This toolkit was produced by CIVICUS, the global civil society alliance, as part of the Civic Space Initiative (CSI). A partnership between CIVICUS, the International Center for Not-for-Profit Law (ICNL), ARTICLE 19, and the World Movement for Democracy, The Civic Space Initiative (CSI) is working to protect and expand civic space by fostering an enabling legal environment for civil society.
According to the Universal Declaration of Human Rights, all people, everywhere in the world, have the right to speak out, to organise, and to take action. These rights – the freedoms of association, assembly and expression – give us the freedom to form and join groups, peacefully protest, and advocate for the things we want – and to counter the things we don’t. These freedoms are called `civic space’ and are an essential part of a vibrant democracy; where debate and discussion thrive, and where people are able to contribute to important decisions that affect them.

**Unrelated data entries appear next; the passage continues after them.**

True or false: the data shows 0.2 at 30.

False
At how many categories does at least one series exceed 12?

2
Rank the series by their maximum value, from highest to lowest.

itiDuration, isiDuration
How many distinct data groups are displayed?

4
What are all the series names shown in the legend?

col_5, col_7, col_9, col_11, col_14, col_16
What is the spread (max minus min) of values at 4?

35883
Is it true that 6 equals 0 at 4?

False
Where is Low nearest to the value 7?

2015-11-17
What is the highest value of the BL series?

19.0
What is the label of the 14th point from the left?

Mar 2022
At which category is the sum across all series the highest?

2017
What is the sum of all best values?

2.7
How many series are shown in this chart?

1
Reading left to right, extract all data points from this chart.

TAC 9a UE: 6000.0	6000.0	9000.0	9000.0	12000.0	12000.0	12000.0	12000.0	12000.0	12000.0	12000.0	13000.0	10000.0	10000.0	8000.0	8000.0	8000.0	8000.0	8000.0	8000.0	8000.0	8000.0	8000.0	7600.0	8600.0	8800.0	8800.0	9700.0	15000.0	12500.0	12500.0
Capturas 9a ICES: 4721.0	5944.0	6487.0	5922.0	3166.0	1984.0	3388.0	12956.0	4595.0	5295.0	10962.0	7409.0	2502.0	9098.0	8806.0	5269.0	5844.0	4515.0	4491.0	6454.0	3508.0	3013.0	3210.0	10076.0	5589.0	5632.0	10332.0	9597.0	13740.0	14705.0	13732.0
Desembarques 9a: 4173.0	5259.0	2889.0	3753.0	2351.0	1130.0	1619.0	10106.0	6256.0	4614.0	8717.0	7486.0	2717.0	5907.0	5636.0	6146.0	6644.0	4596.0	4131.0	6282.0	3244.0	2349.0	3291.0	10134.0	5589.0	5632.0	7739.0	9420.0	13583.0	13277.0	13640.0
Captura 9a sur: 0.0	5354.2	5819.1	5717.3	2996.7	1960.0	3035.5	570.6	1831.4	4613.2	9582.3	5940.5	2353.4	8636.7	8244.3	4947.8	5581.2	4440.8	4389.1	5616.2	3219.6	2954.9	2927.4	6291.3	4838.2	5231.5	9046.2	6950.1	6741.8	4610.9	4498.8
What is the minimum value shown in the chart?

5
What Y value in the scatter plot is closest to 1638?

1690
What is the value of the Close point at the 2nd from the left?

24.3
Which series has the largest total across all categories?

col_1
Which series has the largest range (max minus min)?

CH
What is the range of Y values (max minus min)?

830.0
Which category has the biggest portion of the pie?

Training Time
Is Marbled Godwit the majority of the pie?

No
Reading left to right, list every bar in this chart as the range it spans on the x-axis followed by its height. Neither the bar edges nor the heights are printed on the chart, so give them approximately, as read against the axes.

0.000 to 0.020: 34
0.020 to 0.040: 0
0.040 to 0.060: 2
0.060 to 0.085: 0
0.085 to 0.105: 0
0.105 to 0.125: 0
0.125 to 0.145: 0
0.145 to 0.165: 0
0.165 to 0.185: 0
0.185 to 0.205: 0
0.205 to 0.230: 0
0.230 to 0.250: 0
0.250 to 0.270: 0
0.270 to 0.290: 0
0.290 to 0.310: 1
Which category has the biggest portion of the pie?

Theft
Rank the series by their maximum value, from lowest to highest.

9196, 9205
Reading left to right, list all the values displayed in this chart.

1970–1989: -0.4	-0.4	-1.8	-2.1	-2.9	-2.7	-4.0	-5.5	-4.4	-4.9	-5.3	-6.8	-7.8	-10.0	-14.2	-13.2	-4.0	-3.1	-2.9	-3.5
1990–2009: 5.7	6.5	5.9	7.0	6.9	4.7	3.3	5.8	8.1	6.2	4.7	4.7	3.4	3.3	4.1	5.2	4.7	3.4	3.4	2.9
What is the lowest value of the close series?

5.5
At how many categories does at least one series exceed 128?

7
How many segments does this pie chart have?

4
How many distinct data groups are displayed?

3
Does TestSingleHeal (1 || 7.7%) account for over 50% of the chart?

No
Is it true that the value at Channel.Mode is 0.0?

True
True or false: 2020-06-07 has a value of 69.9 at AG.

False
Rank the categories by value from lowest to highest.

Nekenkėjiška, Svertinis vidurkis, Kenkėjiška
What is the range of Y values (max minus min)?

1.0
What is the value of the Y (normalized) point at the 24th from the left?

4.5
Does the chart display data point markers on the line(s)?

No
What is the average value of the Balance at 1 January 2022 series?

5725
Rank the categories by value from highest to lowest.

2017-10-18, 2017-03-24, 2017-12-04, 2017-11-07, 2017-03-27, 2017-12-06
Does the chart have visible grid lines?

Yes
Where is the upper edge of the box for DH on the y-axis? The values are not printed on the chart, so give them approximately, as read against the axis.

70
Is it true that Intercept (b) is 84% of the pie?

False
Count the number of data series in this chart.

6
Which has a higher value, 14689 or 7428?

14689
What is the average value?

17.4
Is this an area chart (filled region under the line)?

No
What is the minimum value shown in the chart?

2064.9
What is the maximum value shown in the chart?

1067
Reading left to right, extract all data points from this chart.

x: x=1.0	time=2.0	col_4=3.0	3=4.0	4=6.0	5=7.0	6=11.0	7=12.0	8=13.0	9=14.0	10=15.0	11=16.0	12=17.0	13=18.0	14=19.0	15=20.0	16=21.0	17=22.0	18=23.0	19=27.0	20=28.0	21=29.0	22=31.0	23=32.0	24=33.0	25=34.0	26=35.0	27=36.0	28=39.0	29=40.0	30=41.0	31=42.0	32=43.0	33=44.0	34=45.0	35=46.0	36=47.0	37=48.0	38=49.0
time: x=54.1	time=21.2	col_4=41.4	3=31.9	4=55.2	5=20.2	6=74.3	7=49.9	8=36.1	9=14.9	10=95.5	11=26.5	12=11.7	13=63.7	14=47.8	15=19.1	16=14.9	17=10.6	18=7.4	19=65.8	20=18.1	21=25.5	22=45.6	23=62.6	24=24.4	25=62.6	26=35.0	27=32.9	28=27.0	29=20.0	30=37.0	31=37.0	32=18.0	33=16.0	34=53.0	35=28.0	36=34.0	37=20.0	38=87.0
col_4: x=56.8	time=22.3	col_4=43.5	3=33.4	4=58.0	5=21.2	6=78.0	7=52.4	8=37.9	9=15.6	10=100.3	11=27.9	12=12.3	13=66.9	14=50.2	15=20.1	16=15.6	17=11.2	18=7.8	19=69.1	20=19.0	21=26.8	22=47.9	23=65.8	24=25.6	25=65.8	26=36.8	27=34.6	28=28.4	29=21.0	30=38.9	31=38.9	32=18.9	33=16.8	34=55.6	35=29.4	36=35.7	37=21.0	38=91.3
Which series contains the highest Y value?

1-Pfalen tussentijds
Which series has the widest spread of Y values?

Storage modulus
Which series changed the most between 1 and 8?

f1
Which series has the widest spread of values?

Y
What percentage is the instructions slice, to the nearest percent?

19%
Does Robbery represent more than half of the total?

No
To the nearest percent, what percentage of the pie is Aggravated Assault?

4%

Across the world there is a growing trend of countries restricting citizens’ freedoms or making the work of civil society groups more difficult and dangerous, for example increased surveillance on ordinary citizens, activists and civil society organisations and targeted attacks and arrests. Furthermore, civil society activists, journalists and human rights defenders face escalating intimidation, harassment and reprisals, including imprisonment, for undertaking the work that fights for and protects human rights for us all. This toolkit was produced to be a useful, informative tool for connecting journalists and media with the challenges and opportunities currently happening in civil society. Most importantly, it provides story ideas, angles, and prompts designed to help media and journalists cover these issues better.
The toolkit comprises:
Section 1: provides information about the toolkit and introductory background on civic space.
Section 2: outlines key concepts for reporting civic space, including what makes a story newsworthy, and gender balanced reporting.
Section 3: unpacks the three fundamental freedoms associated with civic space, and offers stories ideas. For each of these freedoms you will find.
- Summary: short outline each freedom and the main issues faced around the world.
- Perspectives: ideas for angles and perspectives for different audiences.
- Humanise the story: suggestions of how to give a local or personal slant to stories, ensure diverse voices are heard.
- Dig deeper: ideas for more in-depth analysis and investigation.
- Information resources: background documents, potential sources.
- Fact boxes, case studies, and media tips from editors and journalists
Media is critical for civics space, to hold governments to account, shine a spotlight on violations, and be a platform for the most marginalised voices to be heard. More than ever before, media and journalists have a vital role to fulfil. The rights to speak out, organise, and take action affect everyone, everywhere. By connecting civil society and journalists, media can provide new and unique stories to readers, viewers, and listening audiences.